Na realidade, as detidas, ameaçadas por um “bando de valentões”, que só assim age, com os fracos, que não representam ameaça alguma, viram armas e baionetas, apontadas.
Uma prática que configura abuso da força, por parte dos agentes ao extravasarem competências, não só por prenderem, mas torturando, psicologicamente, mãe e uma criança, que é inimputável à luz da lei, como reza o novo Código Penal, no n.º 1, art.º17 (Imputabilidade em razão da idade): “Os menores de 14 anos não são susceptíveis de responsabilidade penal.”
No caso vertente, o artigo acima aponta é a primeira e grotesca violação dos agentes do SIC, que no pedestal da arrogância peculiar, quando indagados, das razões de tais detenções, o diligente investigador Lino, da Esquadra do Chimbicato, na Kamama, que se limitou a contrariar o Presidente da República, respondendo: “São ordens superiores e este é o limite da minha explicação”.

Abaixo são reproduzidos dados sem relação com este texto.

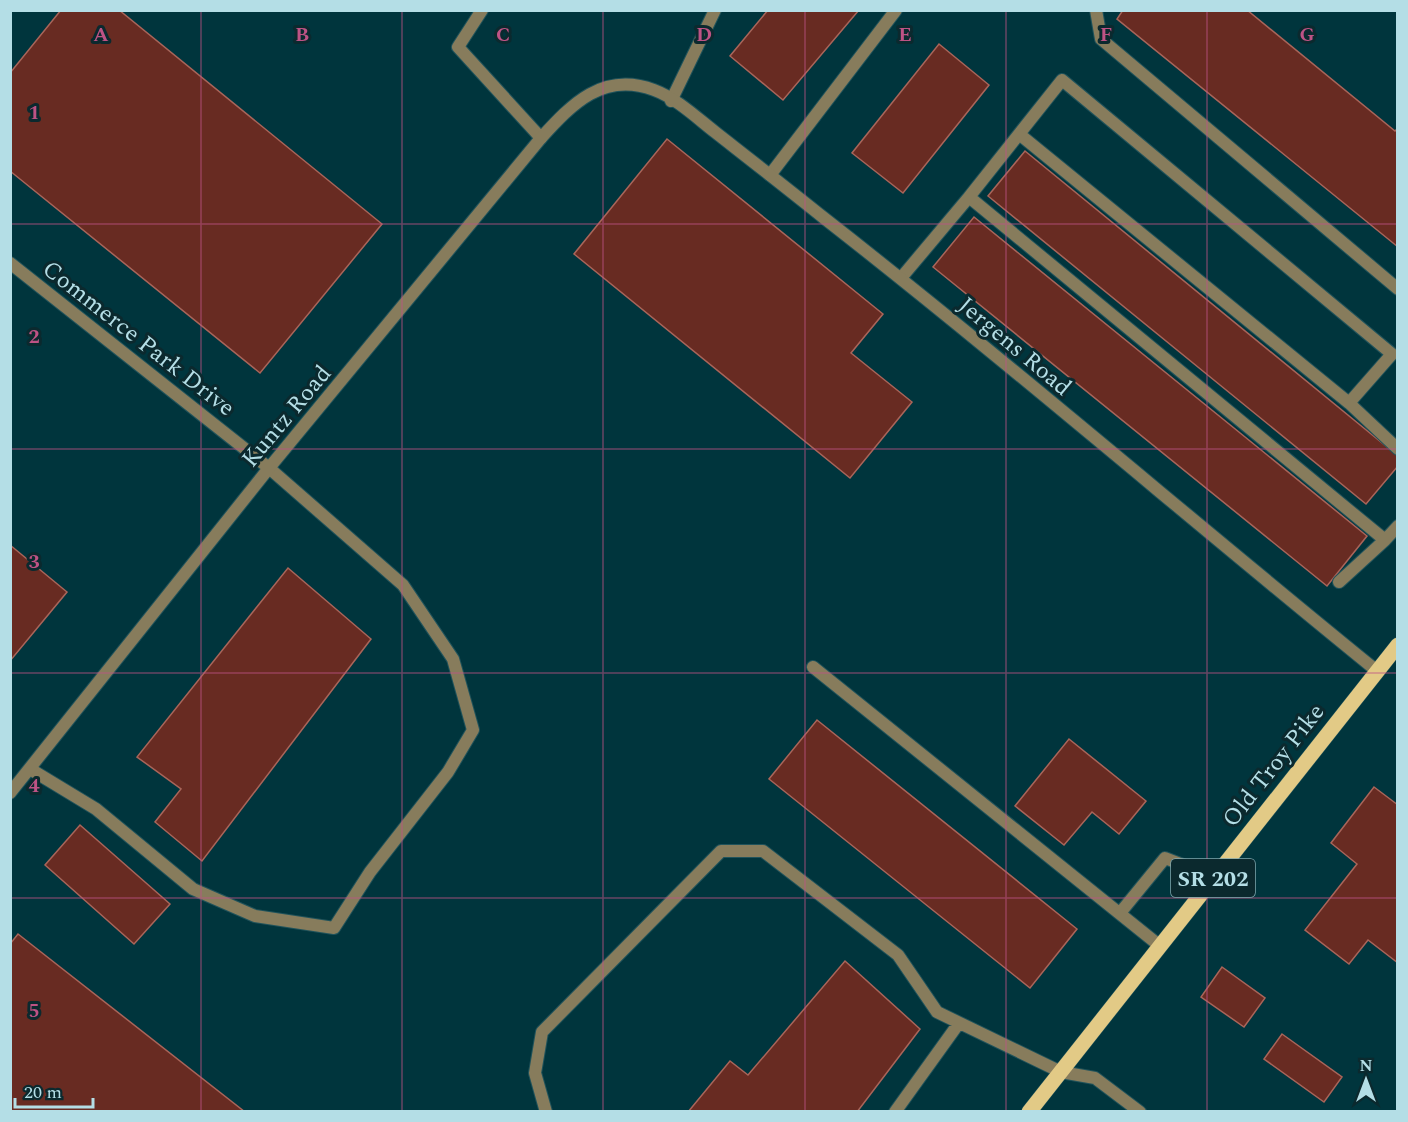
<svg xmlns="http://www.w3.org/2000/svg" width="1408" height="1122" font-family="Spectral,serif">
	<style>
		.building { fill: #682b22; stroke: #a9655a; stroke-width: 1.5 }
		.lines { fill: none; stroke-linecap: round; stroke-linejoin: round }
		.service-casing { stroke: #20535b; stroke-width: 14 }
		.minor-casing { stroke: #20535b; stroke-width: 14 }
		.primary-casing { stroke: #20535b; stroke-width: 16 }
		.service { stroke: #877c5c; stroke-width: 12 }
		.minor { stroke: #877c5c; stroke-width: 12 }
		.primary { stroke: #e2ca86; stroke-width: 15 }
		.grid { fill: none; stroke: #be5385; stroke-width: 1.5; stroke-opacity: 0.55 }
		.labels { text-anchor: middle; stroke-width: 6; stroke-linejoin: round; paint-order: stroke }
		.shield { fill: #0b292e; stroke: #81a8af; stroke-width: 1.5 }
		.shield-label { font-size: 22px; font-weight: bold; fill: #b4dee6 }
		.street-label { font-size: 24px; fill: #b4dee6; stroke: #0b292e }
		.grid-label { font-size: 20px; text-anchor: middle; font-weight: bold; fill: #be5385; stroke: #0b292e; stroke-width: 6; stroke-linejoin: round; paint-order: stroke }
	</style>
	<rect width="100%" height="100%" fill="#00353d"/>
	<path class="building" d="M61 10H119L382 224 260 373 10 171V73Z
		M768 10H859L783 100 730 56Z
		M1123 10H1247L1395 131 1398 128V247L1117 19Z
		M939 44 989 85 903 193 852 153Z
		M667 139 883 314 851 353 912 402 850 478 574 254Z
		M1025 151 1398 456V466L1366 504 988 196Z
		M974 217 1367 536 1327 586 933 267Z
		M10 545 67 592 10 661Z
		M288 568 371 639 202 861 155 822 181 789 137 757Z
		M817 720 1077 929 1030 988 769 779Z
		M1069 739 1146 801 1119 834 1092 812 1064 845 1015 806Z
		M1374 787 1398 805V963L1368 940 1349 964 1305 930 1357 864 1331 843Z
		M80 825 170 904 134 944 45 865Z
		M18 934 245 1112H10V944Z
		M845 961 920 1029 857 1112H688L730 1061 748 1075Z
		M1222 967 1265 998 1244 1027 1201 997Z
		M1282 1034 1342 1077 1324 1102 1264 1059Z"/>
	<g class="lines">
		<defs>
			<path id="service" d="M482 10 458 47 541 138
				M1096 10 1101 39 1398 289
				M671 101 715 10
				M1019 134 1349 403 1392 354 1062 80 969 197 1385 540 1398 526
				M770 175 896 10
				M901 278 969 197
				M1349 403 1398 449
				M1339 582 1385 540
				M813 667 1160 946
				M30 769 96 809 193 889 255 916 334 928 370 872 448 772 473 730 453 659 403 585 269 468
				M1120 913 1165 858 1214 877
				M546 1112 535 1073 542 1032 721 851H763L898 955 937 1012 1061 1072 1095 1078 1140 1112
				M895 1112 959 1023"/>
			<path id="minor" d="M10 263 269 468
				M10 793 269 468 541 138C572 104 603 71 654 90 676 98 697 118 715 132 752 161 788 189 824 218 1012 365 1192 521 1377 671"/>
			<path id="primary" d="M1029 1112 1398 645"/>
		</defs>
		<use href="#service" class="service-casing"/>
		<use href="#minor" class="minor-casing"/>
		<use href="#primary" class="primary-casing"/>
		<use href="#service" class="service"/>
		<use href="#minor" class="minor"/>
		<use href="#primary" class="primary"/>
	</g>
	<path class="grid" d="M201 10V1112M402 10V1112M603 10V1112M805 10V1112M1006 10V1112M1207 10V1112M10 224H1398M10 449H1398M10 673H1398M10 898H1398"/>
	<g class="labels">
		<rect class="shield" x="1171" y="859" width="84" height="38" rx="4.5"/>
		<g class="shield-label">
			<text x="1213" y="886">SR 202</text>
		</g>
		<g class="street-label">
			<text transform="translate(139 338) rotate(38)" y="8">Commerce Park Drive</text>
			<text transform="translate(1015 346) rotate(40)" y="8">Jergens Road</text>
			<text transform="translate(286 416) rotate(-50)" y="8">Kuntz Road</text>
			<text transform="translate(1273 765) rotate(-52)" y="8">Old Troy Pike</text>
		</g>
	</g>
	<g class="grid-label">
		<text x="101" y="41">A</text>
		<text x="302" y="41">B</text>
		<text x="503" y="41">C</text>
		<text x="704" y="41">D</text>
		<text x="905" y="41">E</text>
		<text x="1106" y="41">F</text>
		<text x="1307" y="41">G</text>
		<text x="34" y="119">1</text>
		<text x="34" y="343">2</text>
		<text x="34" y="568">3</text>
		<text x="34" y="792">4</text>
		<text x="34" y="1017">5</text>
	</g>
	<rect width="1408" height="1122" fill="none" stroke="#b4dee6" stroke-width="24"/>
	<g transform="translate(1366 1080)" stroke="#0b292e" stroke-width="4.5" paint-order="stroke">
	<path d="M0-4.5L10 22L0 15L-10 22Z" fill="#b4dee6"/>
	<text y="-9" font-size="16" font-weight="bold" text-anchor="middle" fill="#b4dee6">N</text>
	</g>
	<path d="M15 1098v9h78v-9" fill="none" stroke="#b4dee6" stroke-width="3"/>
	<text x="24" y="1098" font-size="18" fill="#b4dee6" stroke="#0b292e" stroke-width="4.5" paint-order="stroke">20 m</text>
</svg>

Não satisfeitos, os familiares, pediram que lhes explicassem qual o crime que as presas (mulheres: adulta e menor) tinham cometido. E é aqui que surge a cereja no cimo do bolo: “Elas estão presas até o marido dessa Lúcia aparecer, pois ele é delinquente altamente perigosos e estamos a procura dele…”
Os familiares, petrificados, não queriam acreditar no que acabavam de ouvir, de um agente da autoridade, com tanta frieza e insensibilidade, em se tratando de mulheres inocentes.
“Eu não tenho de ser ou não sensível, tenho apenas de cumprir -ordens superiores – e de vos transmitir isso. Pois até que o marido apareça elas vão continuar aqui presas”, afirmou o agente investigador.
João Lourenço tinha dito que doravante as ordens superiores teriam de ter nome e rosto. Será que se esqueceu de dizer, não se aplicar, a regra, aos pobres e discriminados? Tudo indica…
Está assim passada ao público a nova forma de pressão do Serviço de Investigação Criminal, sempre que na peugada de um suposto delinquente ou agente de ilicitude, desconseguir de o prender ou localizar; para não gastarem gasolina e fatigarem os agentes policiais, prenda-se um elemento da família, até o alegado prevaricador se entregar ou for capturado, pelas autoridades.
No caso da criança e da mulher é uma prática contrária à norma jurídica, pois não se trata de uma simples prisão mas de um sequestro, com todas as implicações, previstas e tipificadas no art.º 162.º (Sequestro):
“1. Quem prender, detiver, mantiver presa ou detida uma pessoa ou detida uma pessoa ou, de qualquer forma a privar da sua liberdade é punido com pena de prisão de 6 meses a 3 anos ou com a de multa até 360 dias.
2. Quando a privação da liberdade:
a) For precedida ou acompanhada de tortura ou outro tratamento cruel, desumano ou degradante;
b) For praticada com o pretexto falso de que a vítima sofria de anomalia psíquica ou contra pessoa indefesa, em razão da idade, deficiência física ou psíquica ou contra pessoa indefesa, em razão da idade, deficiência física ou psíquica, doença ou gravidez;
c) For praticada simulando o agente autoridade pública ou com abuso grosseiro de autoridade”.
Diante desta realidade do Direito, o não acatamento, demonstra a balbúrdia jurídica, que dá azo à militarização e subordinação da lei às baionetas.